Deuxième Manche – Brésil
Le réaménagement récent du calendrier de la MotoGP, provoqué par le report du Grand Prix du Qatar à novembre, modifie le rythme de la phase d’ouverture du championnat. Au lieu de se préparer pour Lusail en avril, le paddock met le cap sur Goiânia pour la deuxième manche, avant de rejoindre Austin. Ce changement impose une hiérarchie plus précipitée au sein des pilotes, qui se dessine sur un circuit avant que l’Europe ne prenne le relai.
Cette étape brésilienne revêt ainsi une importance qui va bien au-delà de la nostalgie.
La MotoGP n’a pas couru au Brésil depuis 2004, et les machines de la catégorie reine n’ont pas foulé le sol de Goiânia depuis la fin des années 1980. Pour les pilotes actuels, cela représente un véritable nouveau départ. Aucun d’entre eux ne peut s’appuyer sur des références solides en MotoGP ; aucune équipe ne dispose de données de course modernes, ce qui diminuerait les avantages liés à l’expérience.
Après une ouverture tumultueuse à Buriram, cette deuxième manche arrive à point nommé pour vérifier s’il s’agit du début d’une aventure plus marquante.
La question demeure : la course en Thaïlande était-elle une exception, influencée par une construction arrière Michelin spécifique qui a favorisé les pilotes Aprilia et KTM, tandis que Ducati se débattait ?
Pablo Acosta se dirige vers le Brésil en tant que leader du championnat, après un début de saison prometteur. Sa victoire au Sprint en Thaïlande a établi KTM comme un concurrent sérieux, et son podium en Grand Prix a confirmé qu’il n’était pas simplement un pilote de samedi. Acosta aspire à une percée encore plus impressionnante dimanche, ce qui lui confère une dynamique et une confiance qui modifient instantanément la perception des compétitions pour le titre.

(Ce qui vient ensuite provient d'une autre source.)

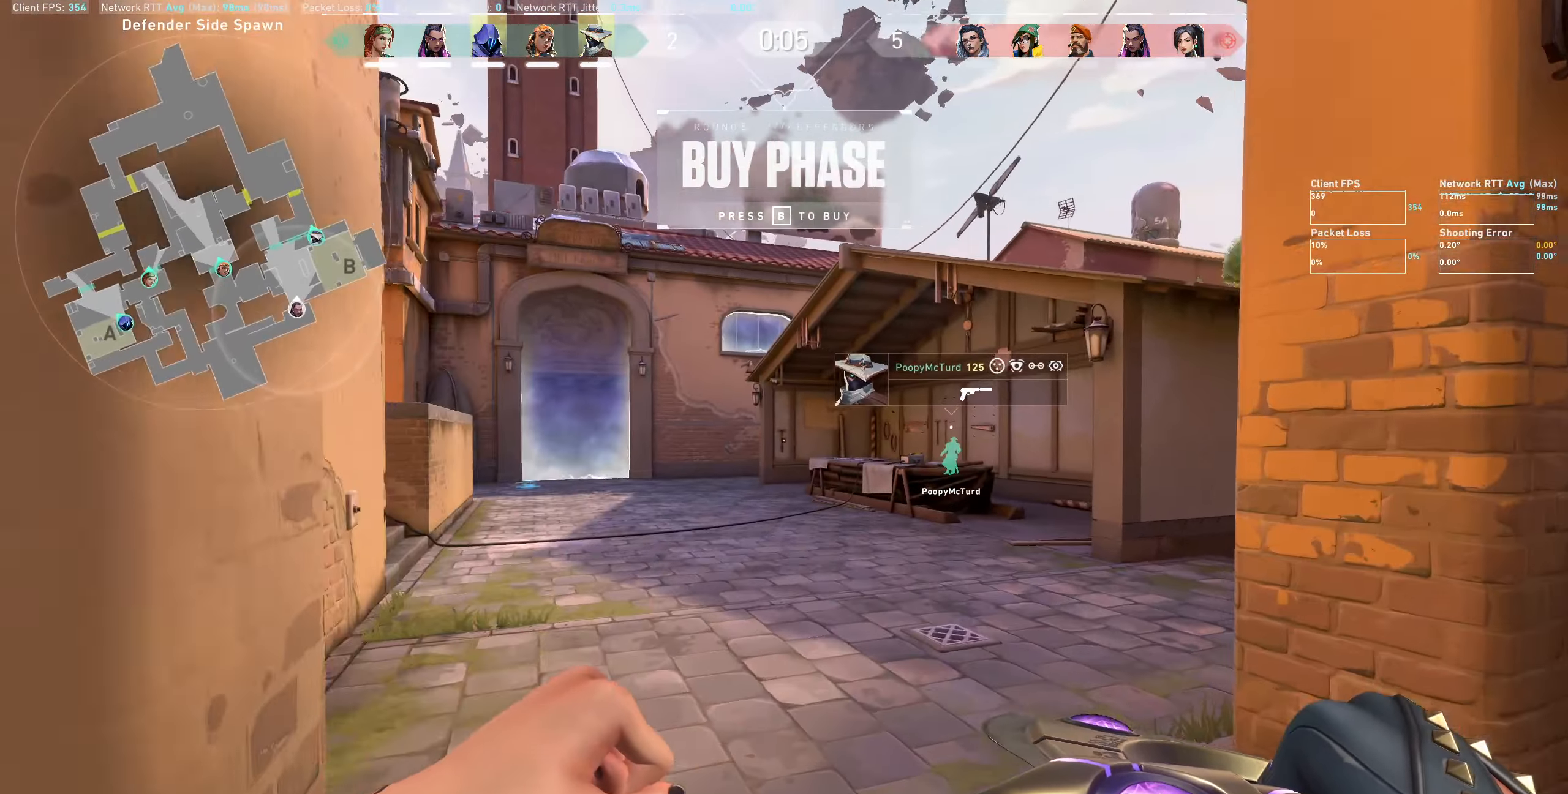
{"keys": ["w"], "mouse": [], "events": []}
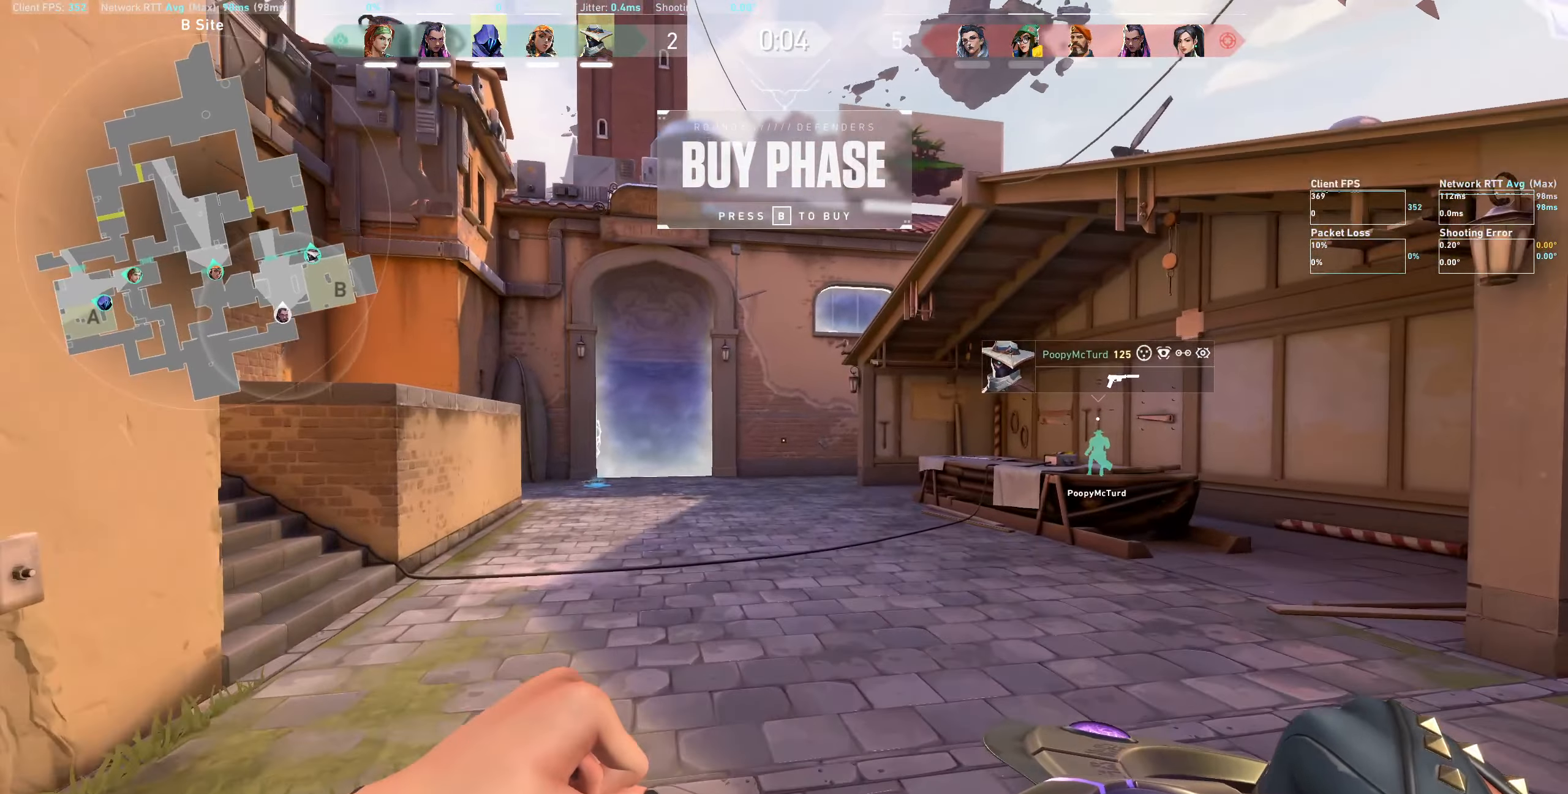
{"keys": ["w"], "mouse": [], "events": []}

Brad Binder a connu un week-end plus calme mais utile, en réalisant deux top-sept qui permettent à KTM d’avoir une seconde moto assez compétitive. La prochaine question concerne la possibilité pour Tech3 de convertir le potentiel évident de la RC16 en résultats conséquents. Enea Bastianini a réussi à marquer des points en Thaïlande, tandis que Maverick Viñales a peiné à transformer ses promesses de pré-saison en un week-end fructueux. Un nouveau circuit offre une chance de réinitialiser les choses.
Si KTM a quitté la Thaïlande avec un sentiment d’encouragement, Aprilia a clairement montré qu’elle a fait un pas en avant significatif.
La performance de Marco Bezzecchi dimanche à Buriram a été le point fort de cette première manche. Après une erreur dans le Sprint, il a inscrit la pole et a remporté le Grand Prix avec un contrôle déconcertant, confirmant que la vitesse d’Aprilia en pré-saison se concrétise en conditions de course. Ce qui était tout aussi frappant, c’était la force montrée par ses coéquipiers. Raul Fernandez a offert à Trackhouse deux podiums, Jorge Martin affichait une forme plus stable, et Ai Ogura continue de démontrer qu’il est un concurrent sérieux au sommet.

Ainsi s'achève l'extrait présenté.